[START Record extracts]

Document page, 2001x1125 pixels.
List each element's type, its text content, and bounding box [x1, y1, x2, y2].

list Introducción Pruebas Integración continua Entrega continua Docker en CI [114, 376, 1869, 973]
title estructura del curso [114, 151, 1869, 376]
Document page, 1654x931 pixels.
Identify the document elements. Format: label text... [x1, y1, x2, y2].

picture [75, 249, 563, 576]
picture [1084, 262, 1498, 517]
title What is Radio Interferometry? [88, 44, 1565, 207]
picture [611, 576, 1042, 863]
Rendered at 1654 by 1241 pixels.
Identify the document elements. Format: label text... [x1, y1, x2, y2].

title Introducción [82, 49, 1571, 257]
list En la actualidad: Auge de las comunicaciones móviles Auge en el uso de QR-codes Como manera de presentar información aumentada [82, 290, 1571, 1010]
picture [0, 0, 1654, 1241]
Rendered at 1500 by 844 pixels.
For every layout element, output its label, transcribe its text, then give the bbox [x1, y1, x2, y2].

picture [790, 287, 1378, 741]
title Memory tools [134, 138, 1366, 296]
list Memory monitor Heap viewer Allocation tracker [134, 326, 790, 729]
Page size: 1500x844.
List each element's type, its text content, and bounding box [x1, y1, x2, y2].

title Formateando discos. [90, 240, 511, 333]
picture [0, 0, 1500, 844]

[END Record extracts]

▸ **To do**: Copy out the listing above verbatim, from the line containing "Rendered at 1500 by 844 pixels." through the end of the listing.

▸ **Reply to the task**:
Rendered at 1500 by 844 pixels.
For every layout element, output its label, transcribe its text, then give the bbox [x1, y1, x2, y2].

picture [790, 287, 1378, 741]
title Memory tools [134, 138, 1366, 296]
list Memory monitor Heap viewer Allocation tracker [134, 326, 790, 729]
Page size: 1500x844.
List each element's type, its text content, and bounding box [x1, y1, x2, y2].

title Formateando discos. [90, 240, 511, 333]
picture [0, 0, 1500, 844]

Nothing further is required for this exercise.